"""
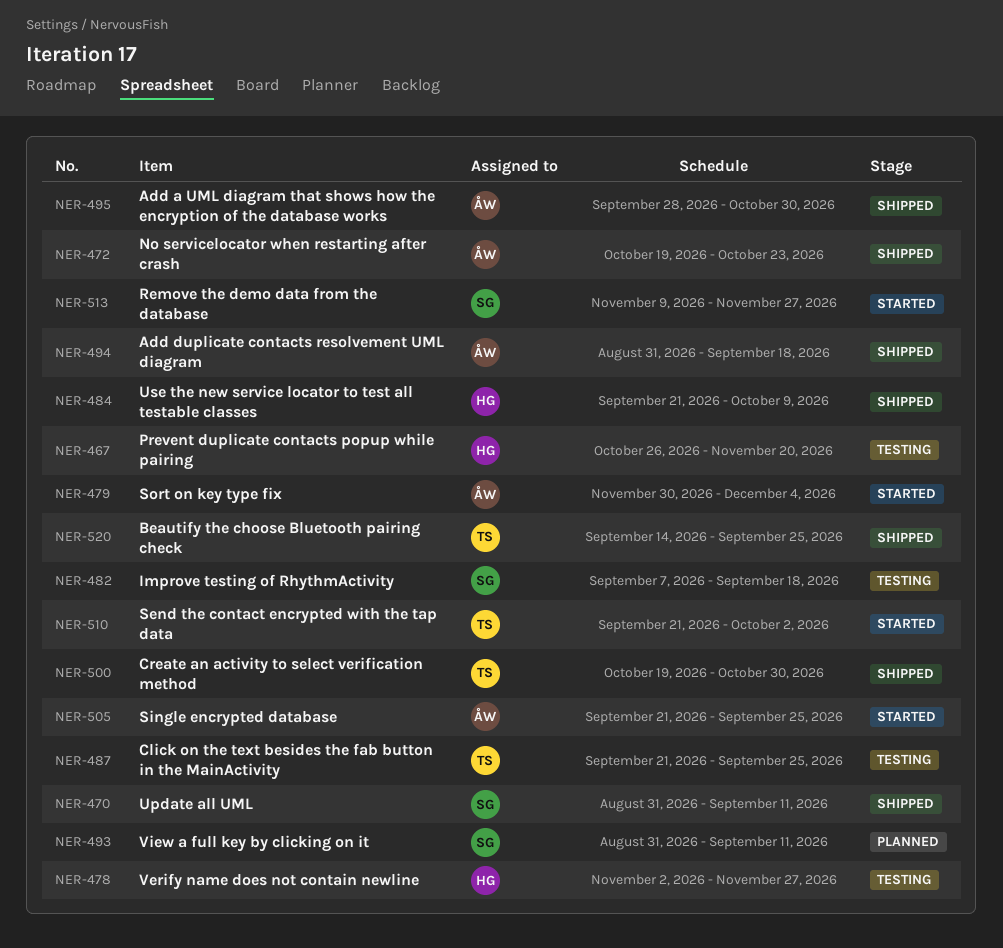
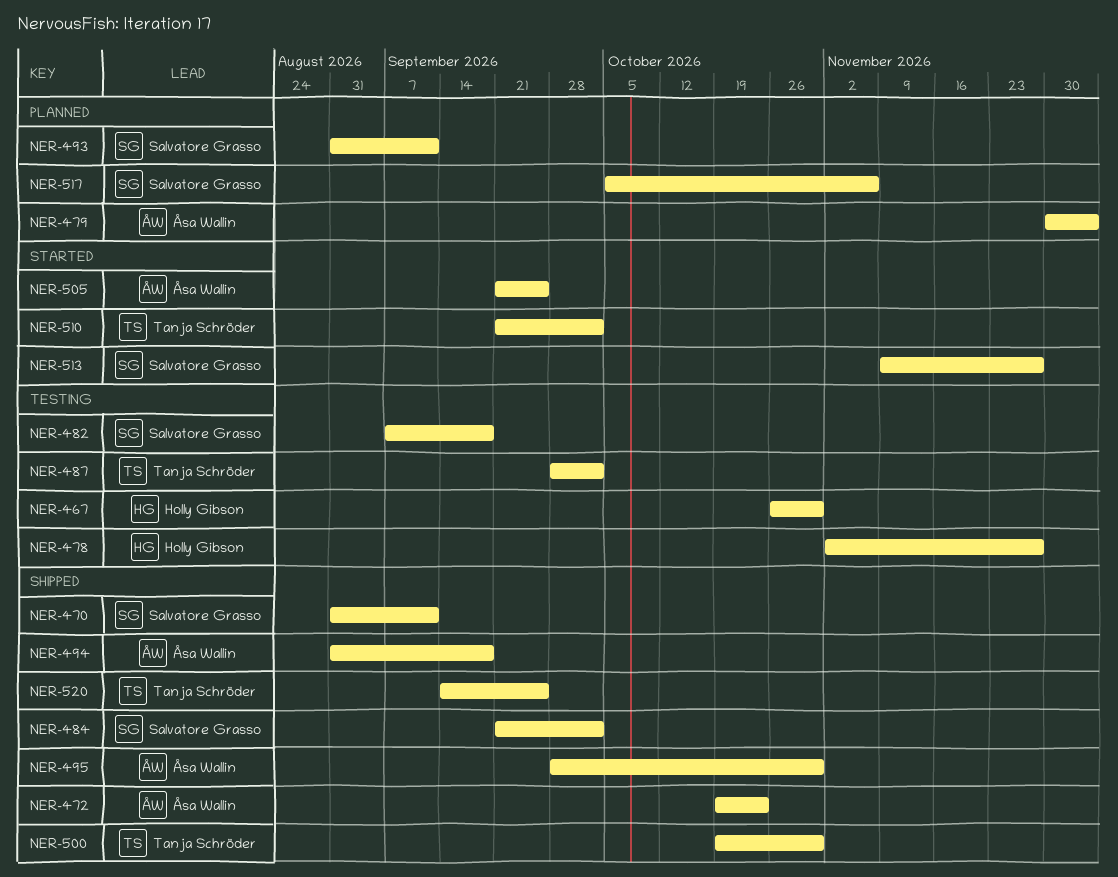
NER-467, due: Nov 20 -> Oct 30
NER-479, status: Started -> Planned
NER-484, owner: Holly Gibson -> Salvatore Grasso
NER-484, due: Oct 9 -> Oct 2
NER-487, start: Sep 21 -> Sep 28
NER-487, due: Sep 25 -> Oct 2
NER-517: none -> present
"""
EXERCISE REQUIREMENTS: Exactly repeat the lines from the line that contains "NER-484, due: Oct 9 -> Oct 2" to the end of the entries, both included, and leave out all other lines.

ANSWER AREA:
NER-484, due: Oct 9 -> Oct 2
NER-487, start: Sep 21 -> Sep 28
NER-487, due: Sep 25 -> Oct 2
NER-517: none -> present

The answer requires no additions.